We've got a pretty good budget but we're really struggling with finding a school place and we want to live near wherever our child gets a place.

Lots of questions I know, sorry. I'd really appreciate any feedback you could give on the place as we're clueless!


----------



## pamela0810 (Apr 5, 2010)

Finding a place in school is top priority, a place to live is only secondary out here to be honest.

A neighbour moved to Victory Heights and now their school commute is quite tedious. The development came to a standstill during the Financial Crisis and is starting to pick up now.

If you have a healthy budget, perhaps you would like to look at Jumeirah Park.

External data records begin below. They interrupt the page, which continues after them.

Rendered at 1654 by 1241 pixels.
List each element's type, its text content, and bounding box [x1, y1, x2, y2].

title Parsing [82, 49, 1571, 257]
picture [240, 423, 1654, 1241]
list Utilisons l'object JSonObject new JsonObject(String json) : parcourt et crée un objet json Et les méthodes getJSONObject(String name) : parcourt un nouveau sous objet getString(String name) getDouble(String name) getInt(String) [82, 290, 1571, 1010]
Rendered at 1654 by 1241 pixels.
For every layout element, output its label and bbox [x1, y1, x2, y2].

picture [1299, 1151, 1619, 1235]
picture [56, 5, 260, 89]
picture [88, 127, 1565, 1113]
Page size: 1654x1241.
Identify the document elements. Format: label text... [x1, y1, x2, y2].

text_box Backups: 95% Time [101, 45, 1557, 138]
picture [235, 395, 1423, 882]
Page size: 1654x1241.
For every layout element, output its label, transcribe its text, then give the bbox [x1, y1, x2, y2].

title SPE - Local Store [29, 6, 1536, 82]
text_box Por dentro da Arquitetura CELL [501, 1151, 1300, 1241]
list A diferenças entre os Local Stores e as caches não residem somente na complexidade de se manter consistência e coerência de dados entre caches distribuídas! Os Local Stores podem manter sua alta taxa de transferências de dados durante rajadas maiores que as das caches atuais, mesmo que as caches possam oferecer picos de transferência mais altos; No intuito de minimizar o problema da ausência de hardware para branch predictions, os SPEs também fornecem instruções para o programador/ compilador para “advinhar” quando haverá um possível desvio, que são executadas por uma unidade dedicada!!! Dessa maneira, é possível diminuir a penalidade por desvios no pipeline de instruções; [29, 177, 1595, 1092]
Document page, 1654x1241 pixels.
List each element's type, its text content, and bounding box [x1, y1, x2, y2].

It's a bit more central and is close to Dubai British School, Emirates International School Meadows, DIA and Regent International School by the Greens. 

Sorry couldn't shed more light but thought this might help.


----------



## gemastar (May 17, 2012)

Highly recommend Al Barsha. Its more traditional and locally populated, than expat, but very close to the schools. UK/US and international secondary schools all within 10 mins, however as Pamela suggests, you should get onto a school list first and then find the house. signing for a house takes only 3 weeks maximum from start to finish..... do this in December... for now get onto all the schools with the curriculum you want the kids to study and see what their waiting lists look like.
We have our 18 month son on a waiting list for a British school in 3.5 years time, and still there is no guarantee...... but this different for each school.
Al Barsh allows you access to the National School, GEMS Wellington, American School, Foremark (when its built) plus any school accessible from SZR.

Jumeirah Park is also a great option, as close to the schools in the springs like EIS, DIA and Dubai British School. But be warned it is still a building site and the Geant Supermarket will not be finished until January...... but then Spinneys in the Springs is less than 5 mins by car. just not walkable!...

best of luck. with the move


----------



## damien699 (May 25, 2013)

I commute from Springs to Vitcory Heights Primary school every morning. Not a bad journey at all. Max 10 mins. Its turning out to be a school.


----------



## salsadad (Oct 7, 2013)

Victory heigh is beautiful area. You will need to drive to Motor City for most of your shopping. The traffic is bad there during Cricket Matches at the stadium. 

As everyone else suggested, getting admission in school is more of a challenge. Getting a house is super easy here.


----------



## damien699 (May 25, 2013)

salsadad said:


> Victory heigh is beautiful area. You will need to drive to Motor City for most of your shopping. The traffic is bad there during Cricket Matches at the stadium.
> 
> As everyone else suggested, getting admission in school is more of a challenge. Getting a house is super easy here.


I would never say it was super easy!


----------



## salsadad (Oct 7, 2013)

damien699 said:


> I would never say it was super easy!


I re phrase: Super Easy if you have a good Budget like UAE2014 said she does


----------



## damien699 (May 25, 2013)

salsadad said:


> I re phrase: Super Easy if you have a good Budget like UAE2014 said she does


A decent budget makes it easier but still not super easy anyway you dress it up!
Real estate agents are a joke.


----------



## m1key (Jun 29, 2011)

I think you mean super easy if there is no agent involved and it is a realistic landlord - a combination harder to find than it should.


----------